Co-rotating multi-shaft screw extruders have been known for a long time. A comprehensive over-view of such screw extruders is given in publication [1]=Kohlgrüber: The Co-Rotating Double-Screw Extruder. Hamer Publishing, Munich, 2007. Modern screw extruders have a modular system in which the various screw elements can be mounted on a core shaft. This allows the person skilled in the art to adapt the screw extruder to the process task in question. In this case, conveying elements, kneading elements, and/or mixing elements can be used and combined with one another.
For example, DE 102007055764 A1 discloses a screw for a twin-screw extruder having a screw main body comprising a combination of a plurality of segments with one another in the axial direction. The screw main body has a plurality of sections in the axial direction that perform various functions: a conveying section for conveying the material to be kneaded, a kneading section for kneading the material to be kneaded, and an extruding section for pressurizing and extruding the material to be kneaded.
One of the essential tasks carried out on multi-shaft screw extruders is the dispersion of liquid phases or liquid additives in polymer melts that cannot be homogeneously mixed with one another, or the dispersion of solids in polymer melts.
A further essential task carried out on multi-shaft screw extruders is the dispersion of a gaseous phase in a polymer melt. In a so-called degassing extruder, a gaseous phase serves as an entraining agent in a degassing zone downstream of the dispersion zone. The entraining agent causes (improved) foaming of the polymer melt, with a correspondingly larger free degassing surface area on the one hand and a partial reduction in pressure of the volatile substances to be degassed (monomers, oligomers, solvents) on the other. Examples of known entraining agents for this purpose are water, carbon dioxide, or nitrogen.
The quality of the dispersion has a multifaceted effect on the operating behavior of a screw extruder. Poor dispersion of gaseous, liquid, or solid additives reduces product quality as a result of inhomogeneities in the plastic masses. Poor dispersion of an entraining agent in the dispersion zone also causes degassing performance in a degassing zone downstream of the degassing zone to decrease, thus potentially making it impossible to achieve the desired residual concentrations of monomers, oligomers and solvents in the plastic mass.
Poor dispersion can be counteracted by increasing the rotational speed or decreasing the throughput. The drawback of both these measures is that this causes the temperature of the plastic mass processed in the screw extruder to increase, thus decreasing product quality due to increased damage kinetics.

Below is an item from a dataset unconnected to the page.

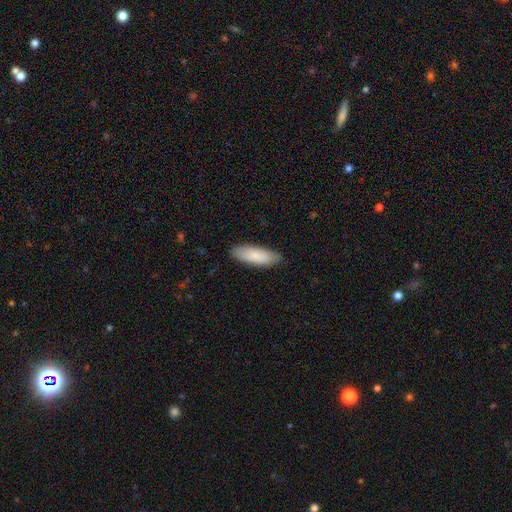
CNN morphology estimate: Smooth or featured? Predicted: smooth (p=0.84). How rounded? Predicted: in between (p=0.63). Merging? Predicted: none (p=0.85).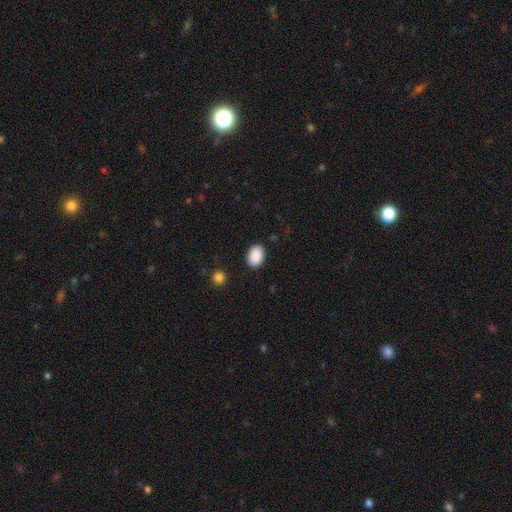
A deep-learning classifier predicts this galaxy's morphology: Smooth or featured? smooth (90%)
How rounded? in between (83%)
Merging? none (89%)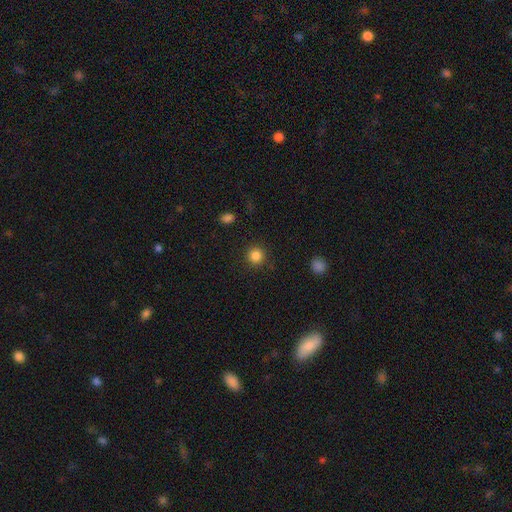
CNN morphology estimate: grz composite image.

DE 4134026 A1 discloses mixing elements that are suitable for dispersing fillers and liquid additives in polymer melts. The geometry of these mixing elements is based on a reverse-conveying, single-thread conveying element with an Erdmenger profile and have active-conveying grooves in their comb rows. Such mixing elements are known to the person skilled in the art as toothed mixing elements (TME).

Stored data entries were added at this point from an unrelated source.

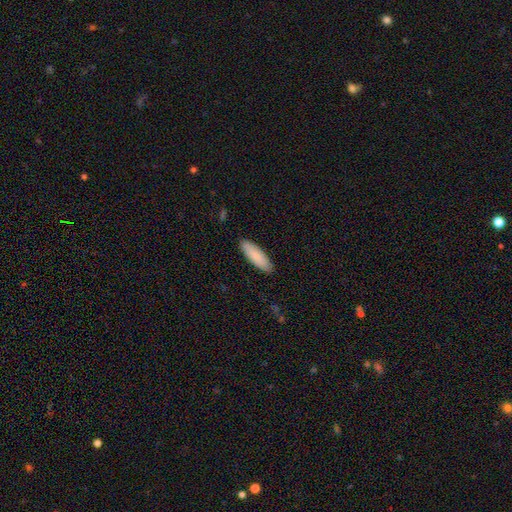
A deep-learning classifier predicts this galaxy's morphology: smooth-or-featured: smooth: 88% | featured or disk: 7% | star or artifact: 5%
  how-rounded: in between: 50% | cigar-shaped: 49% | round: 1%
  merging: none: 90% | minor disturbance: 8% | major disturbance: 2% | merger: 1%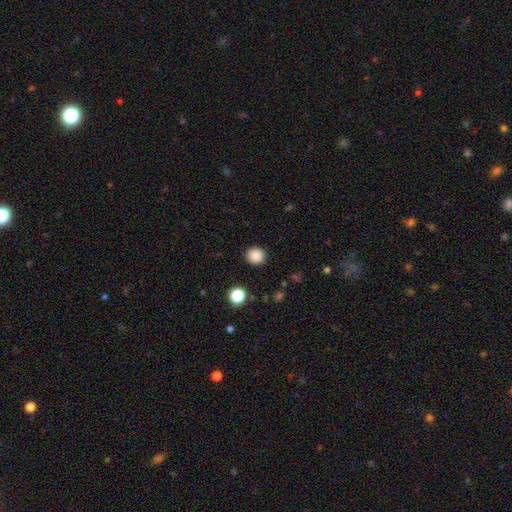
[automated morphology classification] Smooth or featured? Predicted: smooth (p=0.87). How rounded? Predicted: round (p=0.91). Merging? Predicted: none (p=0.91).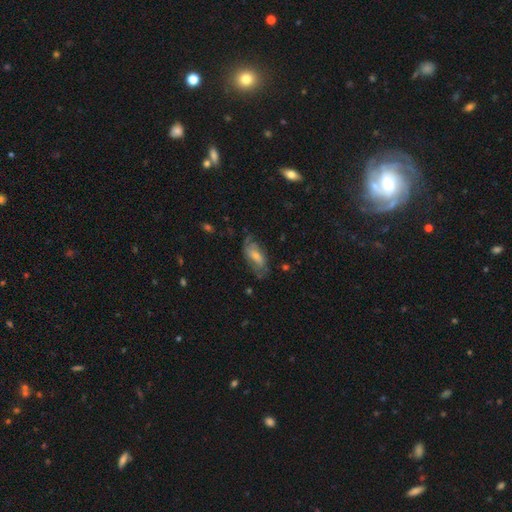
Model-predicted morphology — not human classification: smooth_or_featured: featured or disk (p=0.56) [alt: smooth p=0.37]
disk_edge_on: no (p=0.90) [alt: yes p=0.10]
merging: none (p=0.57) [alt: minor disturbance p=0.25]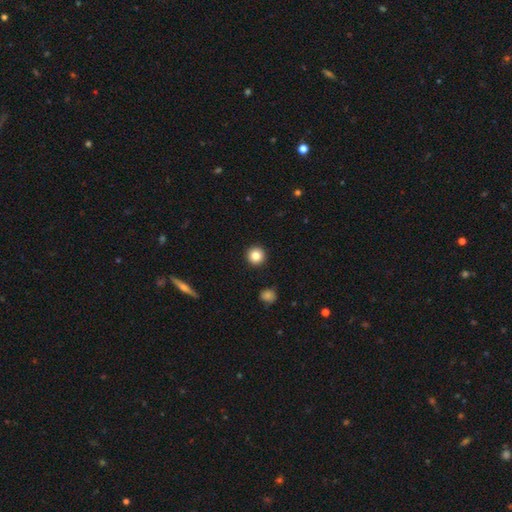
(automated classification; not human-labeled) smooth_or_featured: smooth (p=0.84) [alt: star or artifact p=0.10]
how_rounded: round (p=0.95) [alt: in between p=0.04]
merging: none (p=0.93) [alt: minor disturbance p=0.04]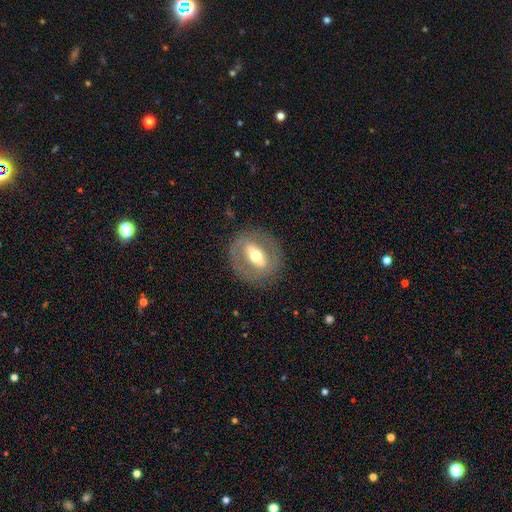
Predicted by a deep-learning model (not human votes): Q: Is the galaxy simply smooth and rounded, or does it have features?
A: featured or disk — 60%.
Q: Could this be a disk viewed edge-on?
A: no — 86%.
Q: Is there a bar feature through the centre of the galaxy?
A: strong — 51%.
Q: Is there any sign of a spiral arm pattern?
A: no — 78%.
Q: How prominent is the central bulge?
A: moderate — 67%.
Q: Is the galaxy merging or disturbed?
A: none — 82%.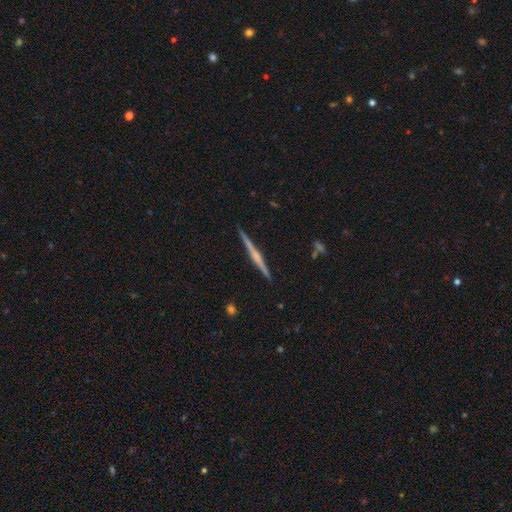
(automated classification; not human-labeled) featured or disk 71%, smooth 23%, star or artifact 6%. Down the decision tree: edge-on disk — yes (98%); edge-on bulge — rounded (53%); merging — none (92%).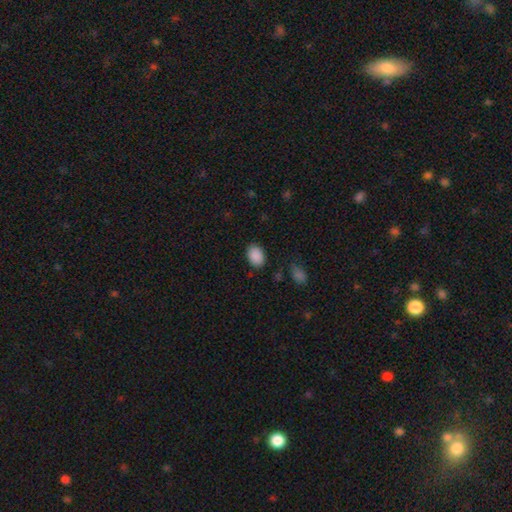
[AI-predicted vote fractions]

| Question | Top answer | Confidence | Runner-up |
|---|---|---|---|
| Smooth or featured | smooth | 89% | star or artifact (8%) |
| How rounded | in between | 77% | round (22%) |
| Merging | none | 84% | minor disturbance (11%) |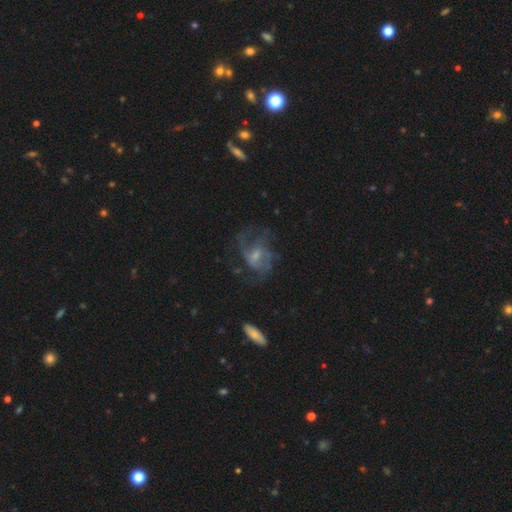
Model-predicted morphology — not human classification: smooth-or-featured: featured or disk: 68% | smooth: 22% | star or artifact: 10%
  disk-edge-on: no: 97% | yes: 3%
    bar: no: 47% | weak: 44% | strong: 9%
    has-spiral-arms: yes: 74% | no: 26%
    bulge-size: small: 48% | moderate: 33% | none: 14% | large: 4% | dominant: 1%
  merging: none: 49% | major disturbance: 30% | minor disturbance: 20% | merger: 2%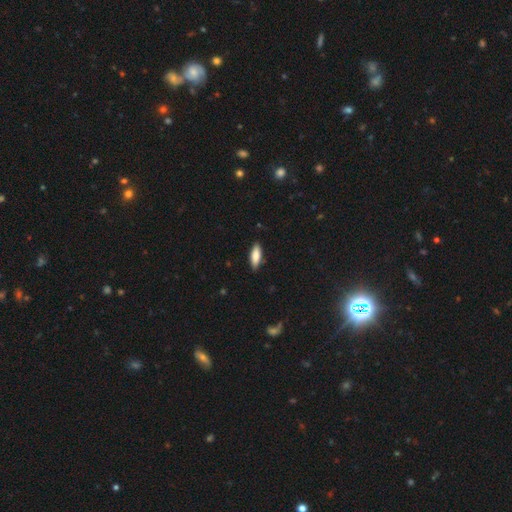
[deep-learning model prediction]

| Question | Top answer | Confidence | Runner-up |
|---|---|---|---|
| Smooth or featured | smooth | 81% | featured or disk (13%) |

DE 4134026 A1 discloses toothed mixing elements in which the pitch of the base geometry is 0.2 to 0.35 times the outer diameter of the toothed mixing element, with pitch being understood to denote the axial length required for a complete rotation of the screw profile. The pitch of the grooves is given as 2.5-6 times the outer diameter of the toothed mixing element.
JP 2001310369 A discloses toothed mixing elements in which the pitch of the base geometry is 0.1 to 0.5 times the outer diameter of the toothed mixing element.
JP 2012 213996 A discloses toothed mixing elements in which the pitch of the base geometry is 0.1 to 0.3 times the outer diameter of the toothed mixing element.
WO 2009/051279 A1 discloses mixing elements in which the pitch of the base geometry is 0.50 to 1.50 times the outer diameter. The mixing elements have 10 to 30 grooves per base geometry period.
However, it was observed in dispersion of a gaseous phase with a toothed mixing element according to DE 4134026 A1 that the bubbles formed are not homogenous in size, and that in particular, larger bubbles regularly occur. Large bubbles are detrimental in that their surface area-volume ratio is extremely small, with the result that a downstream degassing zone is provided with only a limited surface area for degassing. Moreover, it was observed that on addition of a gaseous phase to a polymer melt, in the area of the toothed mixing elements, only an axial length corresponding to the outer diameter of the toothed mixing elements is required in order to pre-disperse the added gaseous phase before the actual dispersion of the gaseous phase into more or less small bubbles begins.